From 17 May 2012, internationally acclaimed artist Ana Tzarev will present an array of her vibrant, large-scale canvases at the Saatchi Gallery. This will be the artist’s debut exhibition in London and will feature works dedicated to the form, colour and symbolic meaning of flowers, a subject which has greatly influenced her career as an artist.
Born in 1937 in Croatia, Tzarev has always been inspired by the natural beauty and rich cultural heritage of her home country. ‘My devotion to flowers began in my childhood by tending my grandmother’s garden’ says Tzarev, who has since made detailed studies in horticulture and designed gardens the world over. Inspired by sources as diverse as the indigenous plants of Africa, the exotic tropical flowers of Hawaii, the bustling flower markets of Asia and the imperial gardens of Russia, Tzarev captures blooms from across the globe in evocative large scale paintings which draw the viewer in through their vivid colours. Incorporating her passion for flowers into her art, Tzarev shares her personal perspectives on nature, be it wild or cultivated scenes.
In addition to the aesthetic of the work, each painting holds symbolic significance, outlying Tzarev’s association between flowers and the communities and cultures from which they are found. Tzarev has observed that ‘flowers clothe this world with beauty’ and in her pursuit of various species she has travelled widely observing their meaning in different environments. Through her studies of foreign cultures, Tzarev has found the hibiscus to be a sign of respect in Hawaii and the lotus a symbol of reincarnation in Vietnam.
The influences on Tzarev’s work are diverse and range from the Old Masters to Impressionist and Post-Impressionist painters who, like Tzarev, have been captivated by the symbolism and fragility of flowers. Her still life depiction of sunflowers in a vase is an ode to Vincent Van Gogh while her riotous blue and purple compositions pay homage to Claude Monet’s Water Lilies. Holding to a disciplined schedule of daily painting, Tzarev’s impasto technique lends her subject matter an immediacy which suggests they are protruding from the canvas. By directly applying paint, using a palette knife, brushes and even her fingers to achieve a slow build-up on the canvas, the image begins to take on a three dimensional, sculptural quality. Her combination of this technique, with a warm palette and familiar subject matter has helped Tzarev achieve a ‘universal language’, which has been recognised on an international level through exhibitions and public commissions.

## AVAILABLE DATA
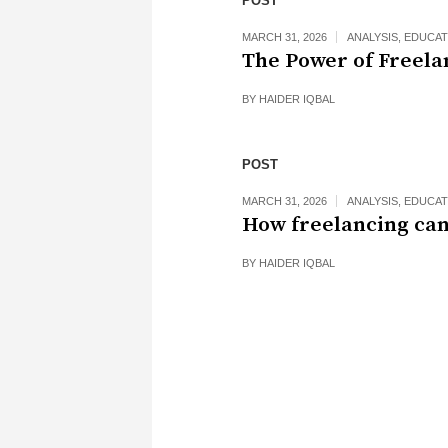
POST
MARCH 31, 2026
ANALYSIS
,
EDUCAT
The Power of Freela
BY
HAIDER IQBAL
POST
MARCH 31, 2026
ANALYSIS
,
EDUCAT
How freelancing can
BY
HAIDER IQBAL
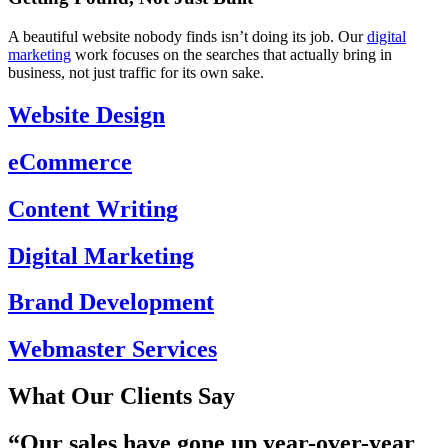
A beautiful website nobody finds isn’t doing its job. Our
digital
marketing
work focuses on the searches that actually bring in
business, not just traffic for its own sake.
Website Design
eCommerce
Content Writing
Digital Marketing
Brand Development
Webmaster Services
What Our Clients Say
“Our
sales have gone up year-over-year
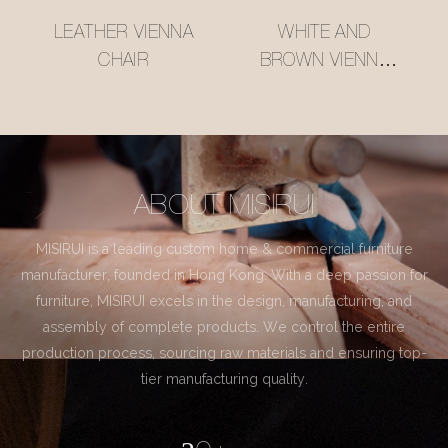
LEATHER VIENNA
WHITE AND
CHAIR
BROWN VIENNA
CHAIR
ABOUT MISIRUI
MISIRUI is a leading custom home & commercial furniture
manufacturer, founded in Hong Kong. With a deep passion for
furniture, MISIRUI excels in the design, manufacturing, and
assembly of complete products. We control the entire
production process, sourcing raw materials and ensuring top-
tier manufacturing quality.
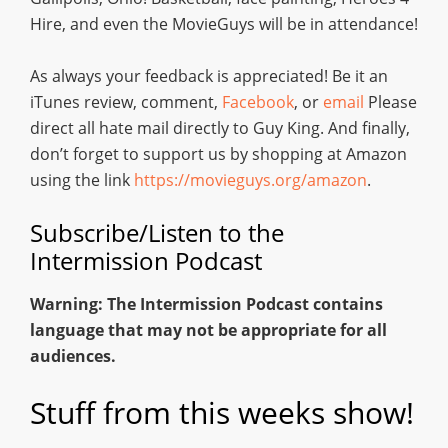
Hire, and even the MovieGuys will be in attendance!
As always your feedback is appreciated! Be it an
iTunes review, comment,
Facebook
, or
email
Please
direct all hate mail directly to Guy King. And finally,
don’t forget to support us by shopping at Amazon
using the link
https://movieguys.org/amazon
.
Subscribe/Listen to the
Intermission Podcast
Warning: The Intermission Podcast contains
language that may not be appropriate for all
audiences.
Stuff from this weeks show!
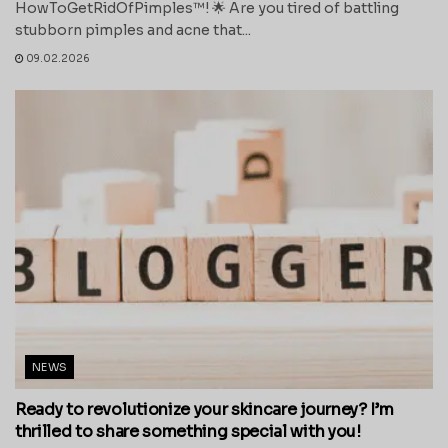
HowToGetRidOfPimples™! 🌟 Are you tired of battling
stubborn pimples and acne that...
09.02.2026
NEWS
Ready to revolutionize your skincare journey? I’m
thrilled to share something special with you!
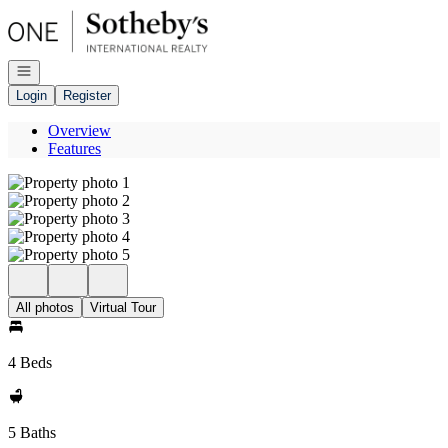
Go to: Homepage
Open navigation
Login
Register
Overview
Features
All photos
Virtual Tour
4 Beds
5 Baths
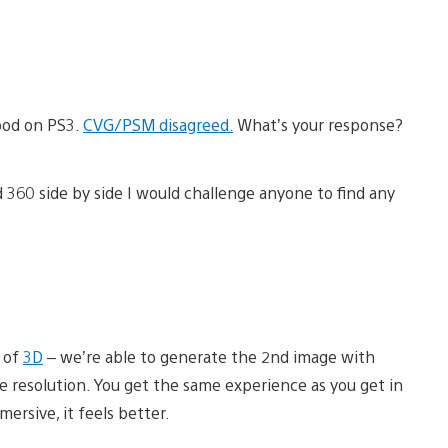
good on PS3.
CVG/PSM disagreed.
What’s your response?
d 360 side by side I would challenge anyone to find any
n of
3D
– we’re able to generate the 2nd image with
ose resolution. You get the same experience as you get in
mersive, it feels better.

## YOUR TASKS
• A. Rewrite the paragraph of the Ana Tzarev passage beginning "In addition to the aesthetic" as a short bulleted list that keeps its main facts.
• B. According to the Ana Tzarev passage, how do her paintings come to take on a three-dimensional, sculptural quality? Answer in one to three sentences.
• C. Reproduce the part of the Ana Tzarev passage that opens with the words containing "Born in 1937" and closes with "or cultivated scenes.".
The entries are separate material and bear no relation to the Ana Tzarev passage.

## ANSWERS TO EACH TASK
• A.
- Beyond their visual appeal, Tzarev's paintings carry symbolic meaning that links flowers to the communities and cultures where they are found.
- Tzarev has observed that "flowers clothe this world with beauty."
- In pursuit of various species, she has traveled widely to observe their meaning in different environments.
- Her studies of foreign cultures showed her that the hibiscus is a sign of respect in Hawaii and the lotus is a symbol of reincarnation in Vietnam.

• B. Tzarev applies paint directly, using a palette knife, brushes and even her fingers. This produces a slow build-up on the canvas, and the build-up makes the image begin to look three-dimensional and sculptural.

• C.
Born in 1937 in Croatia, Tzarev has always been inspired by the natural beauty and rich cultural heritage of her home country. ‘My devotion to flowers began in my childhood by tending my grandmother’s garden’ says Tzarev, who has since made detailed studies in horticulture and designed gardens the world over. Inspired by sources as diverse as the indigenous plants of Africa, the exotic tropical flowers of Hawaii, the bustling flower markets of Asia and the imperial gardens of Russia, Tzarev captures blooms from across the globe in evocative large scale paintings which draw the viewer in through their vivid colours. Incorporating her passion for flowers into her art, Tzarev shares her personal perspectives on nature, be it wild or cultivated scenes.